On 11th november some centuries of tradition came to an end. How many centuries-ah how many! Estimates vary. The Guardian said 600 years; a government minister 200 years. It was 800 years for those who trace the power of the Lords to the year when his barons forced King John to sign the Magna Carta in 1215. It was 300, according to constitutional experts who saw the “Glorious Revolution” of 1688 as the beginning of the compromise between inherited and secular power which is now drawing to a close. More realistically, it was just 88 years since the Parliament Act of 1911 gave the elected Commons decisive supremacy and permitted the Lords the right only to delay legislation. In its preamble, that act described itself as a temporary measure. It foresaw “a Second Chamber constituted on a popular instead of a hereditary basis.” Since then the hereditary Lords have clung on with varying degrees of honour and dishonour, but without legitimacy.
Now they have gone. But it has not been done in a decent and honourable way. When an old member of the family dies it is important to give them a good funeral. This is not simply a matter of what they may or may not deserve. The living need to bury the dead. To put them behind us demands saluting the life they led. It is even more important to mark the departure of an old predecessor with all due ceremony if you have committed euthanasia. You must share, explain and take responsibility for this act, or the victim will haunt you thereafter.

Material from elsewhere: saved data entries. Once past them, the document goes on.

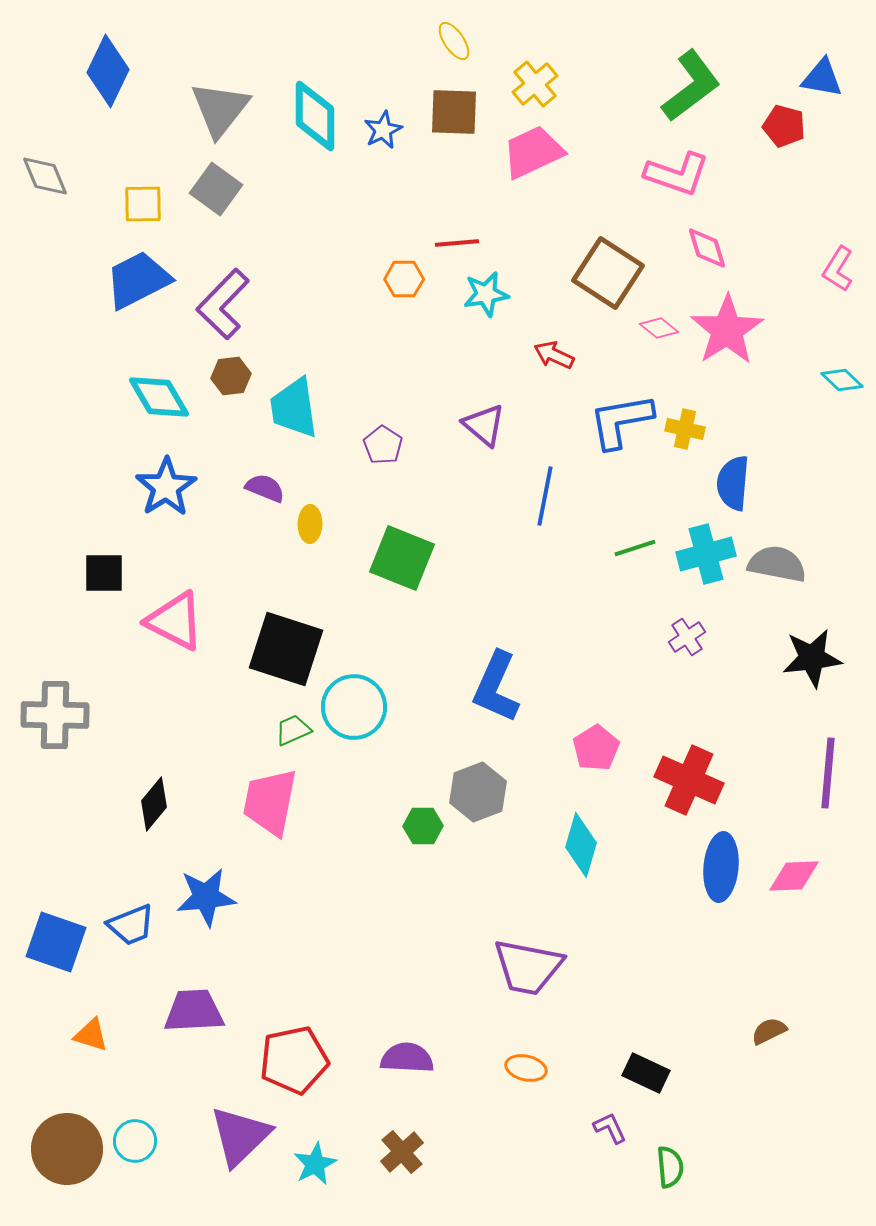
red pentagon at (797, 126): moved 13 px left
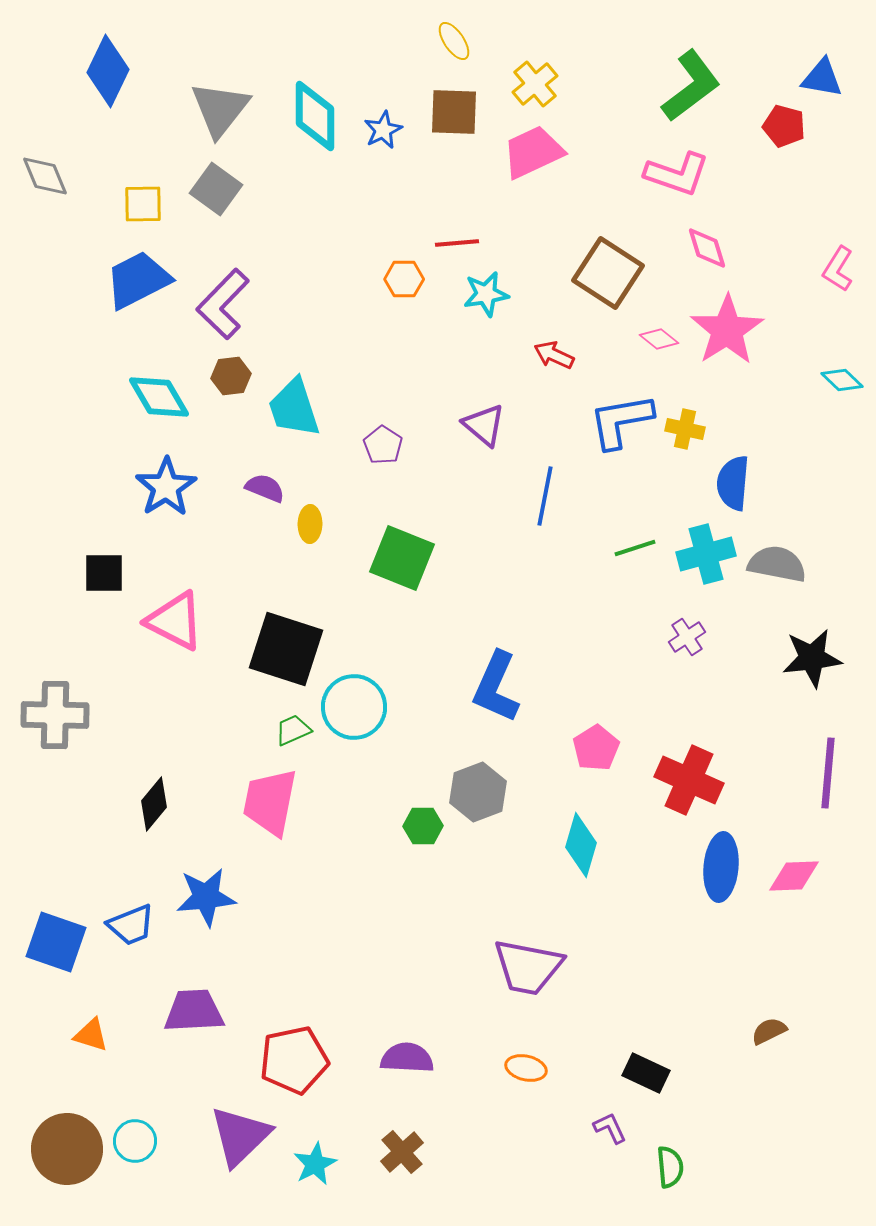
pink diamond at (659, 328): moved 11 px down
cyan trapezoid at (294, 408): rotated 10 degrees counterclockwise
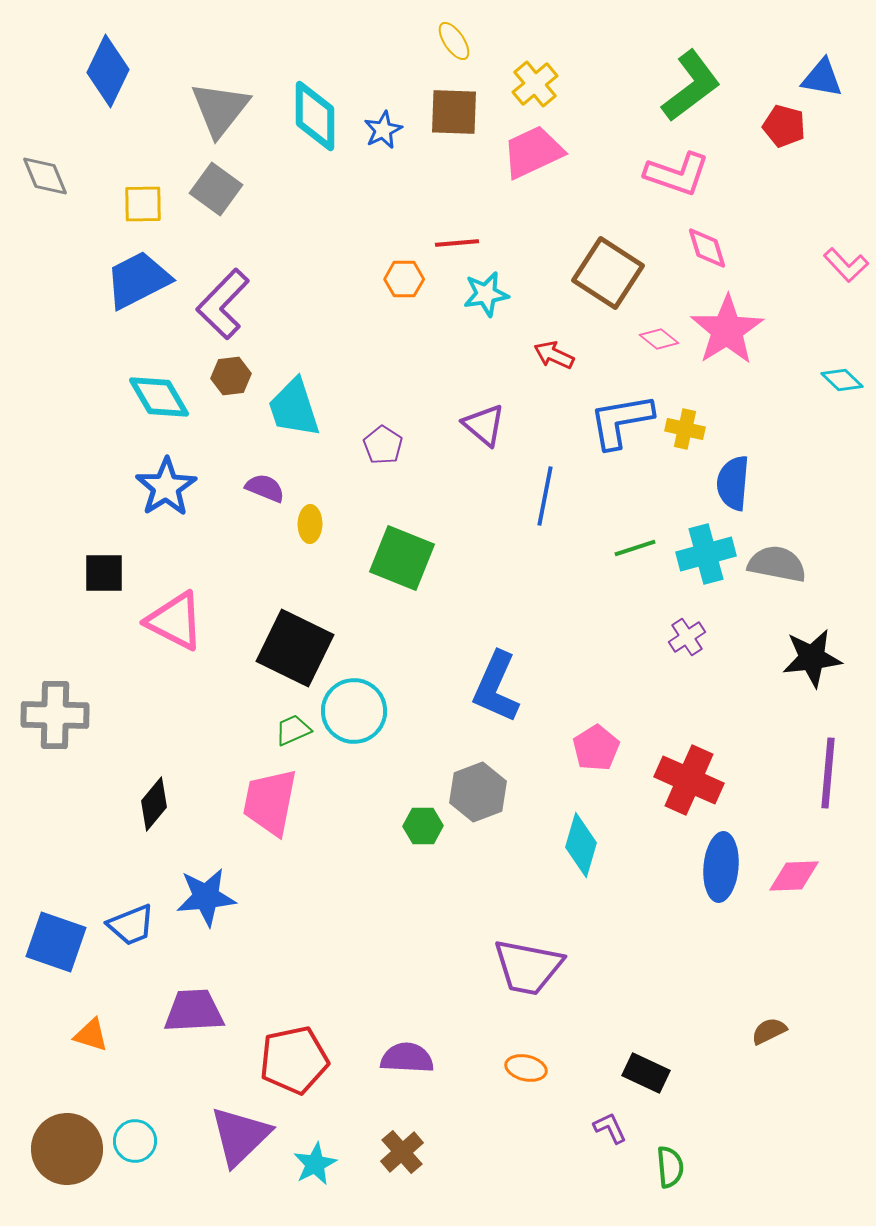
pink L-shape at (838, 269): moved 8 px right, 4 px up; rotated 75 degrees counterclockwise
black square at (286, 649): moved 9 px right, 1 px up; rotated 8 degrees clockwise
cyan circle at (354, 707): moved 4 px down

The spirit of the Lords lingers on. Their worst aspects-unfairness, privilege, centralisation, lack of democracy -continue still, despite the fact that no one any longer will have the right by birth to sit in the legislature and use its subsidised facilities. While the best aspects of the hereditaries-their eccentricity, independence, rootedness and authority-have been diminished by the manner of their dismissal. Britain remains a long way from enjoying a second chamber based on the popular consent foreseen in 1911. Instead we have another variation on the theme of a temporary House of Lords. This time it is composed, in the main, of so-called “life peers.” Mostly, these were pensioned-off politicians given the title of Lord for the rest of their lifetime. The first time I went to have tea there, ten years ago, I thought I had crossed the Styx, as the frail and shrunken forms of half-famous figures I thought of as long dead tottered past, like ghosts.